В Новинске снежный буран не утихал уже третьи сутки. Он валил заборы и телеграфные столбы, подбрасывал вверх и кидал на землю утлые деревянные сарайчики. Ночью порывом ветра сорвало крышу четырехэтажного здания управления. Она плашмя упала на рыхлые сугробы и теперь со стороны походила на дом, занесенный снегом по самую кровлю.
Кузьма Кузьмич Тополев все же не усидел дома, отважно выбрался на улицу и больше часа брел, по пояс в сугробах, до управления. В кабинете он долго отряхивался, терпеливо выщипывал кусочки льда из усов и тяжело отдувался. Не снимая тяжелой шубы, Кузьма Кузьмич уселся в кресло, вынул из стола папку с бумагами и собрался было писать. И не смог: чернила замерзли и выперли из чернильницы фиолетовым куском льда.
Тополеву вдруг вспомнилось, с каким ребяческим изумлением разглядывал Ковшов на своем столе вот так же куском замерзшие чернила. Старику почудился даже веселый смех Алексея, и он невольно улыбнулся.
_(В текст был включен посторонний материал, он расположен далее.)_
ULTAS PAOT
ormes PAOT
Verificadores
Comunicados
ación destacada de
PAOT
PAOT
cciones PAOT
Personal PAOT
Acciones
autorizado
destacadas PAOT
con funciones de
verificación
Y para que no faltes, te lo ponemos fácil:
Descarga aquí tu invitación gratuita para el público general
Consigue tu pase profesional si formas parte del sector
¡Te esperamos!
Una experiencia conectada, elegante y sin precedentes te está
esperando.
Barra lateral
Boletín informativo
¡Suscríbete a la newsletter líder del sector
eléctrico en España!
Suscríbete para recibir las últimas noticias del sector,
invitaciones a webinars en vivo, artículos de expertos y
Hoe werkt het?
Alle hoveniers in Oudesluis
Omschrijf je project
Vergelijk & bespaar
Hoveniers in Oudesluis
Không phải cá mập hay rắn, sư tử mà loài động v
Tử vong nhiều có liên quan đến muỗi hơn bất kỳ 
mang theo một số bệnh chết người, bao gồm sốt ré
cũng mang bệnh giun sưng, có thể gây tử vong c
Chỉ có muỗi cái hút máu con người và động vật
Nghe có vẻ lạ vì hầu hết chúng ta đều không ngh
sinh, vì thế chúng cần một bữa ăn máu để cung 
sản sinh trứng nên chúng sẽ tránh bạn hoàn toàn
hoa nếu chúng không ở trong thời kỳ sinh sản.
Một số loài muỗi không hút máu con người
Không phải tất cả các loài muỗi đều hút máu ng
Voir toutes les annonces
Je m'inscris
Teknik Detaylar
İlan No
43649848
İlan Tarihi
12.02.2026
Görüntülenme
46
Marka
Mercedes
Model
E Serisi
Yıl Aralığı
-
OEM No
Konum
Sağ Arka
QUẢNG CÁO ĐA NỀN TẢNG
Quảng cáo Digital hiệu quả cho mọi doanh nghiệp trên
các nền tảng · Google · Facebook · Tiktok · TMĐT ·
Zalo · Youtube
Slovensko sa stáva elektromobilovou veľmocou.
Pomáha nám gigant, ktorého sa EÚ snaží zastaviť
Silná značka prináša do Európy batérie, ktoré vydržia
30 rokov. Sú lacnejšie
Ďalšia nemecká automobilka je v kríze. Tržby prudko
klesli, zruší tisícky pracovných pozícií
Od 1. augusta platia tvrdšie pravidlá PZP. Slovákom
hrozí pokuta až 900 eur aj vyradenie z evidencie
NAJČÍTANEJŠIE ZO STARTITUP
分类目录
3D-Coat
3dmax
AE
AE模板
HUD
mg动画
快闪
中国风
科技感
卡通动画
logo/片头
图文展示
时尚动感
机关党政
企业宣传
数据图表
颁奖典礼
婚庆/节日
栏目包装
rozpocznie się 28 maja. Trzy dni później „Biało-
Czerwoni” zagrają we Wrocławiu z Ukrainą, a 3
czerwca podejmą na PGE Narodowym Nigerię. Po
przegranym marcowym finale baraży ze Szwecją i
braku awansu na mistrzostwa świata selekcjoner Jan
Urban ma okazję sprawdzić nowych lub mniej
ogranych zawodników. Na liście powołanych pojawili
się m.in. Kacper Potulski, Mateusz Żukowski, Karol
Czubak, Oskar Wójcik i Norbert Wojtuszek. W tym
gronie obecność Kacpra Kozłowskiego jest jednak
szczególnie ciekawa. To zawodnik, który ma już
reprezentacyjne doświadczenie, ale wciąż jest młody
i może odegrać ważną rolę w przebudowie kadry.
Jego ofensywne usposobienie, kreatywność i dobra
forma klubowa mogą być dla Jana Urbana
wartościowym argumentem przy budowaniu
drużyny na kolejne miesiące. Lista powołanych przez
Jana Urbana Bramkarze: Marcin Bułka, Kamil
Тут же он почувствовал, что не сможет написать ни строки, и, решительно отодвинув бумаги, в задумчивости уставился в окно. Приходилось признаваться самому себе: ему не хватает Алексея, окружающей его атмосферы живого беспокойства и действия.
Все эти дни, больной от непогоды и переживаний, Кузьма Кузьмич неизвестно для чего приходил сюда. Еще недавно здесь все казалось ему неприятным: холодный, как погреб, кабинет, ежеминутные телефонные звонки, бесконечный поток посетителей, шумные совещания по проекту, самоуверенное и до удивления неутомимое трудолюбие Ковшова — «мальчишки Алешки», как прозвал его Грубский.